We cannot deny that our forebears owned privately the public places and streets that we have, as ownership of land during their era was based on occupation, the one who is strong and industrious to clear areas would occupy and become the owner of the land. But they surely were selfless in giving up what would have been their private property for their family generations to succeed for the welfare of the people. We enjoy the use of plazas, school sites, church lots and community centers mainly because our forebears generously gave up what they privately own for the good of the community.
Our generation is unquestionably better off than that of our forefathers in terms of education and capabilities. Ironically, we have miserably failed to follow the beginnings they left to us, allowing our greed to overcome our sense of community. There is no question that we have owned as private and appropriated as our own the lots of our communities. But to become greedy and insensitive to the needs of our fellowmen to have good access because we want to grab for our own what we consider as privately ours, is certainly a social mistake that we all were made to pay the price too costly. The number of fatalities in many communities may have been less if there are good roads that would allow people to flee than by breaking walls and fences.
It is perhaps the will of God that our communities were cleared of all greedy obstructions to allow us to reconstruct our places the way our forebears had envisioned. We have the capacity, we only need to muster our willpower to abandon our old communities and reconstruct a new one where we would live with contentment and a peace of mind that we are safe and that we will leave a legacy of a well reconstructed community.

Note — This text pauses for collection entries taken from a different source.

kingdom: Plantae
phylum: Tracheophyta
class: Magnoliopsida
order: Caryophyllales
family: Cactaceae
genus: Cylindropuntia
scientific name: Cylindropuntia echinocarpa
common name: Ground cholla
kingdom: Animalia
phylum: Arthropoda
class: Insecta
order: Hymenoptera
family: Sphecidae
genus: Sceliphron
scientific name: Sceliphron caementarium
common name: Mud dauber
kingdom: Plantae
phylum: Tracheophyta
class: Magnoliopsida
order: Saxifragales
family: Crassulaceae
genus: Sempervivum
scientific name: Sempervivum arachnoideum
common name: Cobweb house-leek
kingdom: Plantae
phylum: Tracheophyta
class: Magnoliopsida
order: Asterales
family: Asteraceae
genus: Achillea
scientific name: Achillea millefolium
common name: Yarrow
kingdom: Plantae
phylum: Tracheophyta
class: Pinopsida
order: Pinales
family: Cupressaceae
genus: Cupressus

The need to reconstruct our communities is urgent as it is at this time that the areas had been cleared by the force of nature. No human power or will could have done what the super typhoon accomplished in terms of giving the community and its people a rare chance of a lifetime to reconstruct our communities. Establishing a good road network had been brought to the fore by the resultant effect of the super typhoon. It is all up to the people if they want to remain greedy by still thinking just for individual goals, opting to rebuild our houses and fences along what must be roads and passage ways. We too have the power to choose to reconstruct our communities and make it a better, safer and progressive place to live for our and the many generations to come.